Data extracts below:

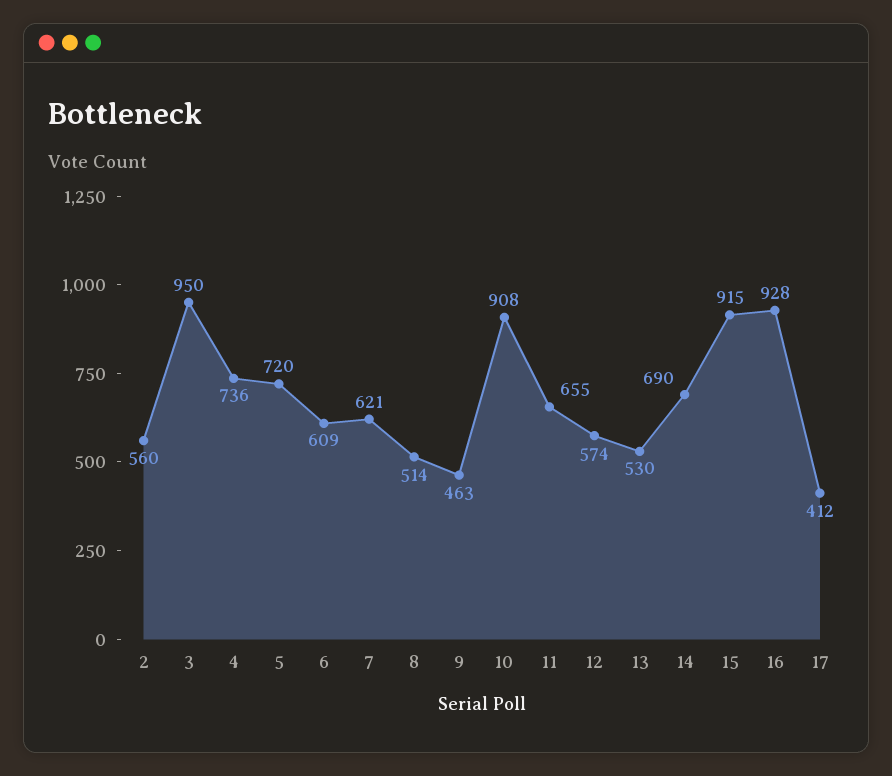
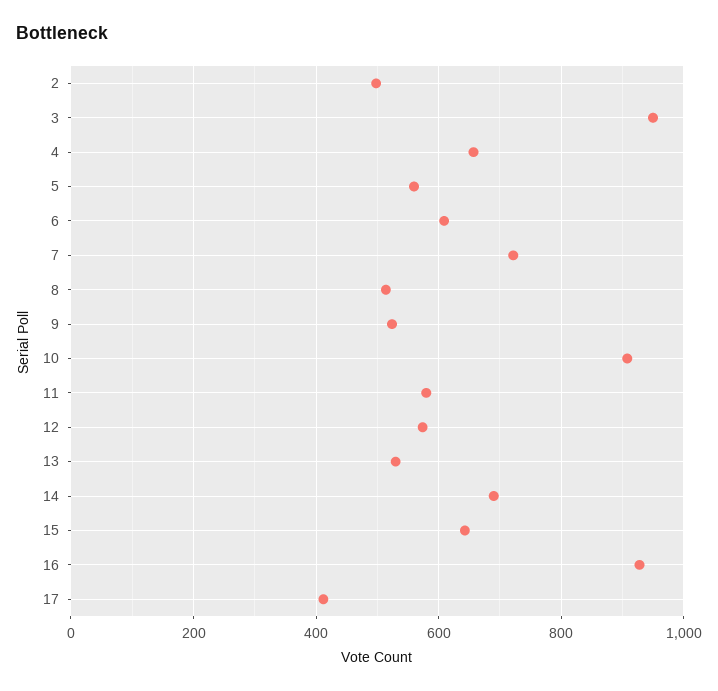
  {
-   "2": 560,
+   "2": 500,
    "3": 950,
-   "4": 736,
+   "4": 660,
-   "5": 720,
+   "5": 560,
    "6": 609,
-   "7": 621,
+   "7": 720,
    "8": 514,
-   "9": 463,
+   "9": 520,
    "10": 908,
-   "11": 655,
+   "11": 580,
    "12": 574,
    "13": 530,
    "14": 690,
-   "15": 915,
+   "15": 640,
    "16": 928,
    "17": 412
  }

End of Data extracts.

> _Your goal_: Once the pictures are removed, set down what remains of the entries above exactly.

> _Exercise answer_:
  {
-   "2": 560,
+   "2": 500,
    "3": 950,
-   "4": 736,
+   "4": 660,
-   "5": 720,
+   "5": 560,
    "6": 609,
-   "7": 621,
+   "7": 720,
    "8": 514,
-   "9": 463,
+   "9": 520,
    "10": 908,
-   "11": 655,
+   "11": 580,
    "12": 574,
    "13": 530,
    "14": 690,
-   "15": 915,
+   "15": 640,
    "16": 928,
    "17": 412
  }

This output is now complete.